- [YOUR GOAL] Starting at the line below with "- Poor image quality" and stopping at the line with "429 | 1.4% |", please print each line exactly, those two included, and skip every picture.

(Plain-text document sources)
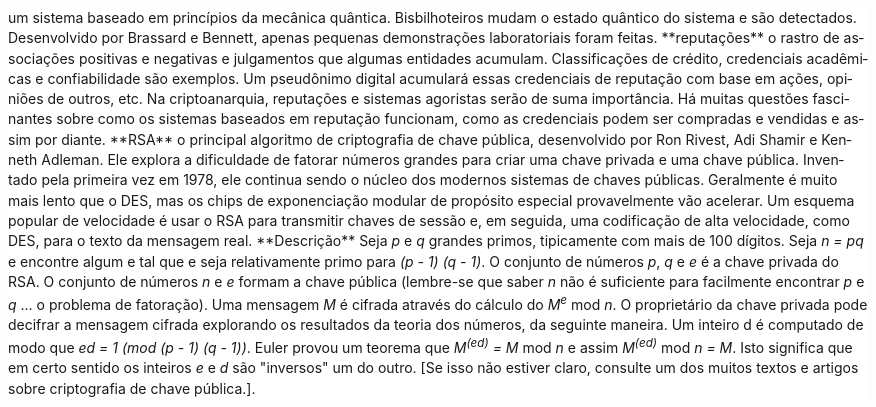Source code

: <td style="border: none; vertical-align: top; border-collapse: collapse; width: 334.367px;"><span id="result_box" class="" tabindex="-1" lang="pt"><span class="">um sistema baseado em princípios da mecânica quântica. Bisbilhoteiros mudam o estado quântico do sistema e são detectados.</span> <span class="">Desenvolvido por Brassard e Bennett, apenas pequenas demonstrações laboratoriais foram feitas.</span></span></td>

</tr>

<tr style="border-collapse: collapse; border: none;">

<td style="border: none; vertical-align: top; border-collapse: collapse; text-align: right; width: 235.967px;">**reputações**</td>

<td style="border: none; vertical-align: top; border-collapse: collapse; width: 334.367px;"><span id="result_box" class="" tabindex="-1" lang="pt">o rastro de associações positivas e negativas e julgamentos que algumas entidades acumulam. Classificações de crédito, credenciais acadêmicas e confiabilidade são exemplos. <span class="">Um pseudônimo digital acumulará essas credenciais de reputação com base em ações, opiniões de outros, etc. Na criptoanarquia, reputações e sistemas agoristas serão de suma importância.</span> <span class="">Há muitas questões fascinantes sobre como os sistemas baseados em reputação funcionam, como as credenciais podem ser compradas e vendidas e assim por diante</span></span>.</td>

</tr>

<tr style="border-collapse: collapse; border: none;">

<td style="border: none; vertical-align: top; border-collapse: collapse; text-align: right; width: 235.967px;">**RSA**</td>

<td style="border: none; vertical-align: top; border-collapse: collapse; width: 334.367px;"><span id="result_box" class="" tabindex="-1" lang="pt"><span class="">o principal algoritmo de criptografia de chave pública, desenvolvido por Ron Rivest, Adi Shamir e Kenneth Adleman.</span> <span class="">Ele explora a dificuldade de fatorar números grandes para criar uma chave privada e uma chave pública.</span> <span class="">Inventado pela primeira vez em 1978, ele continua sendo o núcleo dos modernos sistemas de chaves públicas.</span> <span class="">Geralmente é muito mais lento que o DES, mas os chips de exponenciação modular de propósito especial provavelmente vão acelerar.</span> <span class="">Um esquema popular de velocidade é usar o RSA para transmitir chaves de sessão e, em seguida, uma codificação de alta velocidade, como DES, para o texto da mensagem real.</span></span></td>

</tr>

<tr style="border-collapse: collapse; border: none;">

<td style="border: none; vertical-align: top; border-collapse: collapse; text-align: right; width: 235.967px;">**Descrição**</td>

<td style="border: none; vertical-align: top; border-collapse: collapse; width: 334.367px;"><span id="result_box" class="" tabindex="-1" lang="pt">Seja <var>p</var> e <var>q</var> grandes primos, tipicamente com mais de 100 dígitos. Seja <var>n = pq</var> e encontre algum e tal que e seja relativamente primo para <var>(p - 1) (q - 1)</var>. O conjunto de números <var>p</var>, <var>q</var> e <var>e</var> é a chave privada do RSA. O conjunto de números <var>n</var> e <var>e</var> formam a chave pública (lembre-se que saber <var>n</var> não é suficiente para facilmente encontrar <var>p</var> e <var>q</var> ... o problema de fatoração). Uma mensagem <var>M</var> é cifrada através do cálculo do <var>M<sup>e</sup></var> mod <var>n</var>. <span class="">O proprietário da chave privada pode decifrar a mensagem cifrada explorando os resultados da teoria dos números, da seguinte maneira.</span> <span class="">Um inteiro d é computado de modo que <var>ed = 1 (mod (p - 1) (q - 1))</var>.</span> <span class="">Euler provou um teorema que <var>M<sup>(ed)</sup> = M</var> mod <var>n</var> e assim <var>M<sup>(ed)</sup></var> mod <var>n = M</var>. Isto significa que em certo sentido os inteiros <var>e</var> e <var>d</var> são "inversos" um do outro.</span> <span class="">[Se isso não estiver claro, consulte um dos muitos textos e artigos sobre criptografia de chave pública.].</span></span></td>
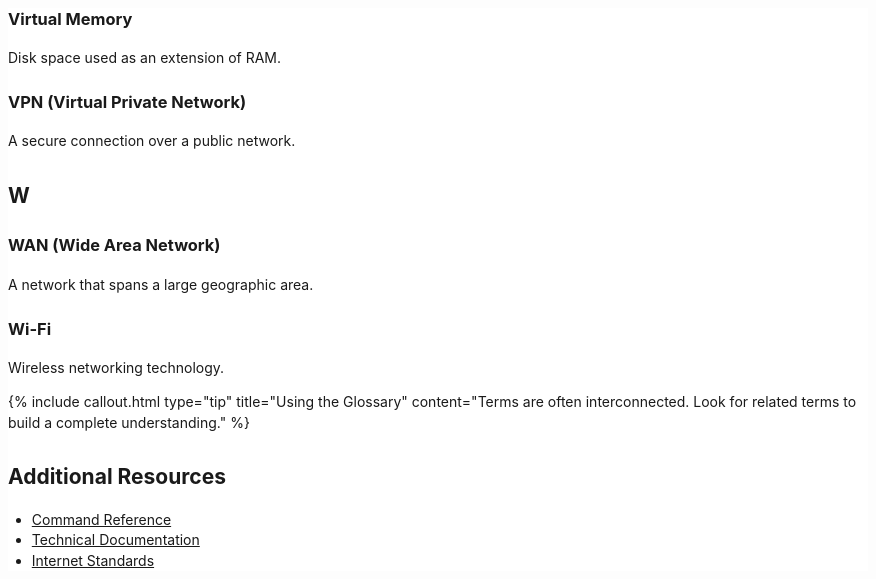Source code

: ### Virtual Memory
Disk space used as an extension of RAM.

### VPN (Virtual Private Network)
A secure connection over a public network.

## W

### WAN (Wide Area Network)
A network that spans a large geographic area.

### Wi-Fi
Wireless networking technology.

{% include callout.html type="tip" title="Using the Glossary" content="Terms are often interconnected. Look for related terms to build a complete understanding." %}

## Additional Resources

- [Command Reference](commands)
- [Technical Documentation](https://docs.microsoft.com)
- [Internet Standards](https://www.ietf.org/standards)
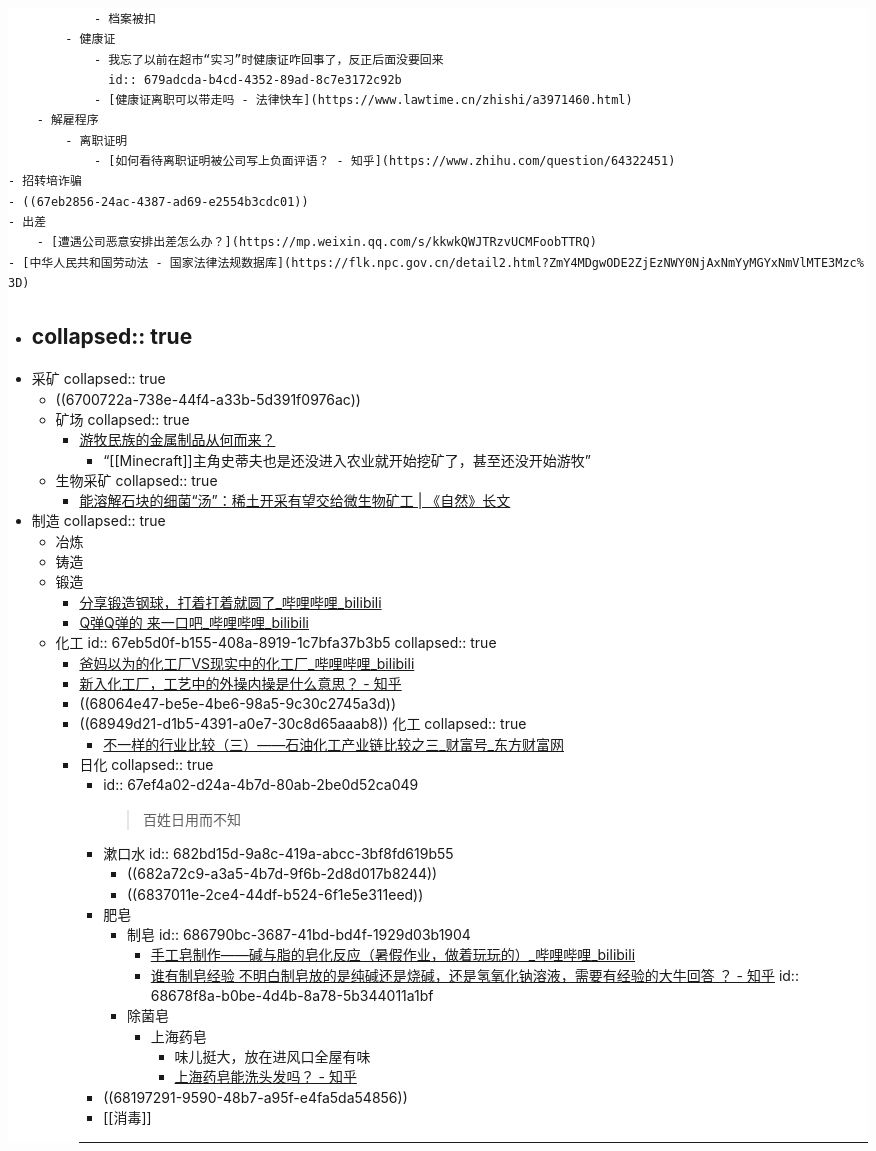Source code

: 				- 档案被扣
			- 健康证
				- 我忘了以前在超市“实习”时健康证咋回事了，反正后面没要回来
				  id:: 679adcda-b4cd-4352-89ad-8c7e3172c92b
				- [健康证离职可以带走吗 - 法律快车](https://www.lawtime.cn/zhishi/a3971460.html)
		- 解雇程序
			- 离职证明
				- [如何看待离职证明被公司写上负面评语？ - 知乎](https://www.zhihu.com/question/64322451)
	- 招转培诈骗
	- ((67eb2856-24ac-4387-ad69-e2554b3cdc01))
	- 出差
		- [遭遇公司恶意安排出差怎么办？](https://mp.weixin.qq.com/s/kkwkQWJTRzvUCMFoobTTRQ)
	- [中华人民共和国劳动法 - 国家法律法规数据库](https://flk.npc.gov.cn/detail2.html?ZmY4MDgwODE2ZjEzNWY0NjAxNmYyMGYxNmVlMTE3Mzc%3D)
- collapsed:: true
  ---
- 采矿
  collapsed:: true
	- ((6700722a-738e-44f4-a33b-5d391f0976ac))
	- 矿场
	  collapsed:: true
		- [游牧民族的金属制品从何而来？](https://www.zhihu.com/question/67334625)
			- “[[Minecraft]]主角史蒂夫也是还没进入农业就开始挖矿了，甚至还没开始游牧”
	- 生物采矿
	  collapsed:: true
		- [能溶解石块的细菌“汤”：稀土开采有望交给微生物矿工 | 《自然》长文](https://mp.weixin.qq.com/s/UKQcwvDbSqULllcwcxj7ug)
- 制造
  collapsed:: true
	- 冶炼
	- 铸造
	- 锻造
		- [分享锻造钢球，打着打着就圆了_哔哩哔哩_bilibili](https://www.bilibili.com/video/BV1PX4y1R7dg/)
		- [Q弹Q弹的 来一口吧_哔哩哔哩_bilibili](https://www.bilibili.com/video/BV1XSZ2YME4m/)
	- 化工
	  id:: 67eb5d0f-b155-408a-8919-1c7bfa37b3b5
	  collapsed:: true
		- [爸妈以为的化工厂VS现实中的化工厂_哔哩哔哩_bilibili](https://www.bilibili.com/video/BV1oz9HYPE2Z/)
		- [新入化工厂，工艺中的外操内操是什么意思？ - 知乎](https://www.zhihu.com/question/430994953)
		- ((68064e47-be5e-4be6-98a5-9c30c2745a3d))
		- ((68949d21-d1b5-4391-a0e7-30c8d65aaab8)) 化工
		  collapsed:: true
			- [不一样的行业比较（三）——石油化工产业链比较之三_财富号_东方财富网](https://caifuhao.eastmoney.com/news/20190830100219504828470)
		- 日化
		  collapsed:: true
			- id:: 67ef4a02-d24a-4b7d-80ab-2be0d52ca049
			  >百姓日用而不知
			- 漱口水
			  id:: 682bd15d-9a8c-419a-abcc-3bf8fd619b55
				- ((682a72c9-a3a5-4b7d-9f6b-2d8d017b8244))
				- ((6837011e-2ce4-44df-b524-6f1e5e311eed))
			- 肥皂
				- 制皂
				  id:: 686790bc-3687-41bd-bd4f-1929d03b1904
					- [手工皂制作——碱与脂的皂化反应（暑假作业，做着玩玩的）_哔哩哔哩_bilibili](https://www.bilibili.com/video/BV1SB4y1r7QB/)
					- [谁有制皂经验 不明白制皂放的是纯碱还是烧碱，还是氢氧化钠溶液，需要有经验的大牛回答 ？ - 知乎](https://www.zhihu.com/question/403865978)
					  id:: 68678f8a-b0be-4d4b-8a78-5b344011a1bf
				- 除菌皂
					- 上海药皂
						- 味儿挺大，放在进风口全屋有味
						- [上海药皂能洗头发吗？ - 知乎](https://www.zhihu.com/question/355792268)
			- ((68197291-9590-48b7-a95f-e4fa5da54856))
			- [[消毒]]
			- ---
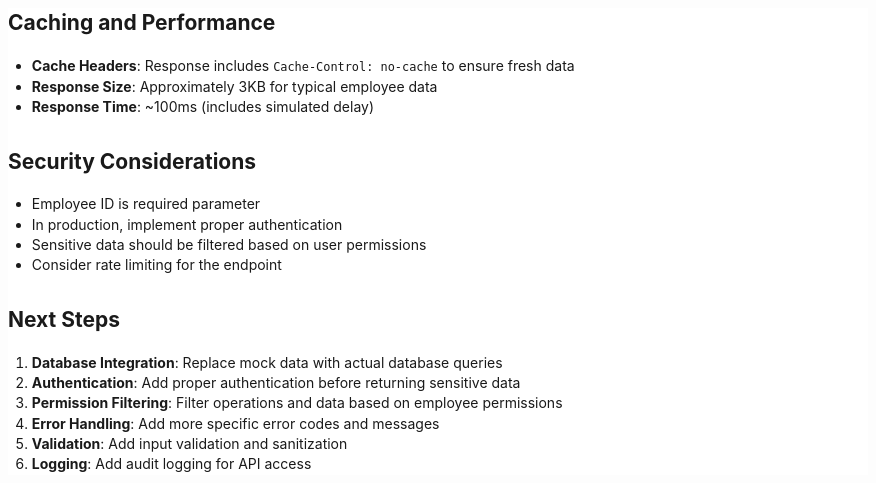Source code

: ## Caching and Performance

- **Cache Headers**: Response includes `Cache-Control: no-cache` to ensure fresh data
- **Response Size**: Approximately 3KB for typical employee data
- **Response Time**: ~100ms (includes simulated delay)

## Security Considerations

- Employee ID is required parameter
- In production, implement proper authentication
- Sensitive data should be filtered based on user permissions
- Consider rate limiting for the endpoint

## Next Steps

1. **Database Integration**: Replace mock data with actual database queries
2. **Authentication**: Add proper authentication before returning sensitive data
3. **Permission Filtering**: Filter operations and data based on employee permissions
4. **Error Handling**: Add more specific error codes and messages
5. **Validation**: Add input validation and sanitization
6. **Logging**: Add audit logging for API access

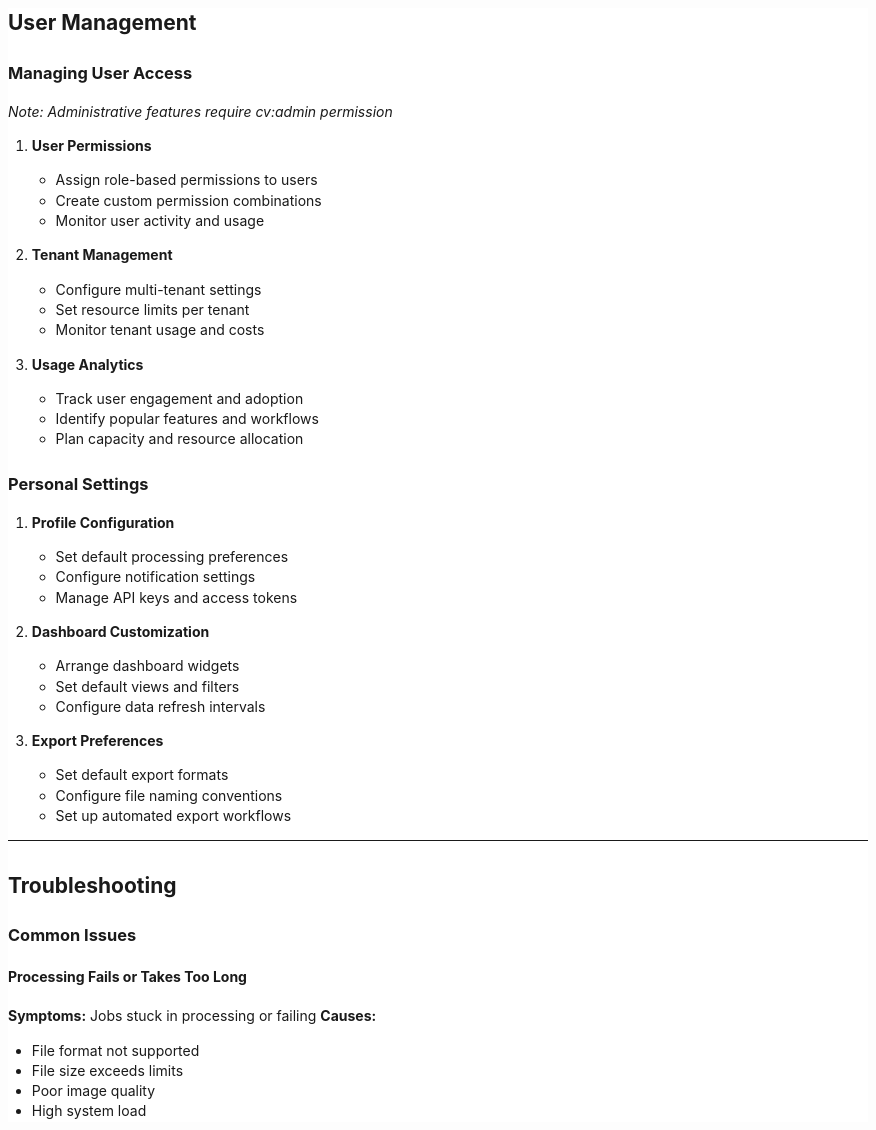 
## User Management

### Managing User Access

*Note: Administrative features require cv:admin permission*

1. **User Permissions**
   - Assign role-based permissions to users
   - Create custom permission combinations
   - Monitor user activity and usage

2. **Tenant Management**
   - Configure multi-tenant settings
   - Set resource limits per tenant
   - Monitor tenant usage and costs

3. **Usage Analytics**
   - Track user engagement and adoption
   - Identify popular features and workflows
   - Plan capacity and resource allocation

### Personal Settings

1. **Profile Configuration**
   - Set default processing preferences
   - Configure notification settings
   - Manage API keys and access tokens

2. **Dashboard Customization**
   - Arrange dashboard widgets
   - Set default views and filters
   - Configure data refresh intervals

3. **Export Preferences**
   - Set default export formats
   - Configure file naming conventions
   - Set up automated export workflows

---

## Troubleshooting

### Common Issues

#### Processing Fails or Takes Too Long

**Symptoms:** Jobs stuck in processing or failing
**Causes:**
- File format not supported
- File size exceeds limits
- Poor image quality
- High system load
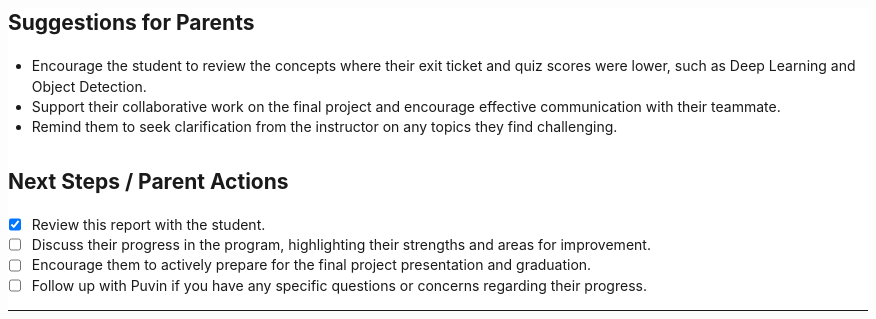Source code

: ## Suggestions for Parents

* Encourage the student to review the concepts where their exit ticket and quiz scores were lower, such as Deep Learning and Object Detection.
* Support their collaborative work on the final project and encourage effective communication with their teammate.
* Remind them to seek clarification from the instructor on any topics they find challenging.

## Next Steps / Parent Actions

* [x] Review this report with the student.
* [ ] Discuss their progress in the program, highlighting their strengths and areas for improvement.
* [ ] Encourage them to actively prepare for the final project presentation and graduation.
* [ ] Follow up with Puvin if you have any specific questions or concerns regarding their progress.

***
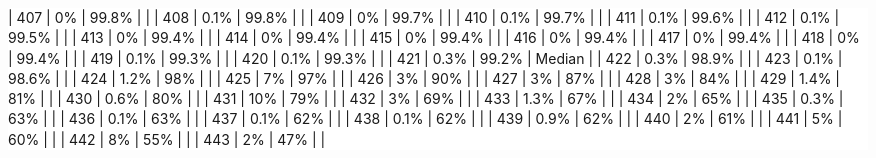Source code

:| 407 | 0% | 99.8% |  |
| 408 | 0.1% | 99.8% |  |
| 409 | 0% | 99.7% |  |
| 410 | 0.1% | 99.7% |  |
| 411 | 0.1% | 99.6% |  |
| 412 | 0.1% | 99.5% |  |
| 413 | 0% | 99.4% |  |
| 414 | 0% | 99.4% |  |
| 415 | 0% | 99.4% |  |
| 416 | 0% | 99.4% |  |
| 417 | 0% | 99.4% |  |
| 418 | 0% | 99.4% |  |
| 419 | 0.1% | 99.3% |  |
| 420 | 0.1% | 99.3% |  |
| 421 | 0.3% | 99.2% | Median |
| 422 | 0.3% | 98.9% |  |
| 423 | 0.1% | 98.6% |  |
| 424 | 1.2% | 98% |  |
| 425 | 7% | 97% |  |
| 426 | 3% | 90% |  |
| 427 | 3% | 87% |  |
| 428 | 3% | 84% |  |
| 429 | 1.4% | 81% |  |
| 430 | 0.6% | 80% |  |
| 431 | 10% | 79% |  |
| 432 | 3% | 69% |  |
| 433 | 1.3% | 67% |  |
| 434 | 2% | 65% |  |
| 435 | 0.3% | 63% |  |
| 436 | 0.1% | 63% |  |
| 437 | 0.1% | 62% |  |
| 438 | 0.1% | 62% |  |
| 439 | 0.9% | 62% |  |
| 440 | 2% | 61% |  |
| 441 | 5% | 60% |  |
| 442 | 8% | 55% |  |
| 443 | 2% | 47% |  |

- [OUTPUT OF THE EXERCISE]
- Poor image quality
- High system load
Source code

: ## Suggestions for Parents

* Encourage the student to review the concepts where their exit ticket and quiz scores were lower, such as Deep Learning and Object Detection.
* Support their collaborative work on the final project and encourage effective communication with their teammate.
* Remind them to seek clarification from the instructor on any topics they find challenging.

## Next Steps / Parent Actions

* [x] Review this report with the student.
* [ ] Discuss their progress in the program, highlighting their strengths and areas for improvement.
* [ ] Encourage them to actively prepare for the final project presentation and graduation.
* [ ] Follow up with Puvin if you have any specific questions or concerns regarding their progress.

***
Source code

:| 407 | 0% | 99.8% |  |
| 408 | 0.1% | 99.8% |  |
| 409 | 0% | 99.7% |  |
| 410 | 0.1% | 99.7% |  |
| 411 | 0.1% | 99.6% |  |
| 412 | 0.1% | 99.5% |  |
| 413 | 0% | 99.4% |  |
| 414 | 0% | 99.4% |  |
| 415 | 0% | 99.4% |  |
| 416 | 0% | 99.4% |  |
| 417 | 0% | 99.4% |  |
| 418 | 0% | 99.4% |  |
| 419 | 0.1% | 99.3% |  |
| 420 | 0.1% | 99.3% |  |
| 421 | 0.3% | 99.2% | Median |
| 422 | 0.3% | 98.9% |  |
| 423 | 0.1% | 98.6% |  |
| 424 | 1.2% | 98% |  |
| 425 | 7% | 97% |  |
| 426 | 3% | 90% |  |
| 427 | 3% | 87% |  |
| 428 | 3% | 84% |  |
| 429 | 1.4% | 81% |  |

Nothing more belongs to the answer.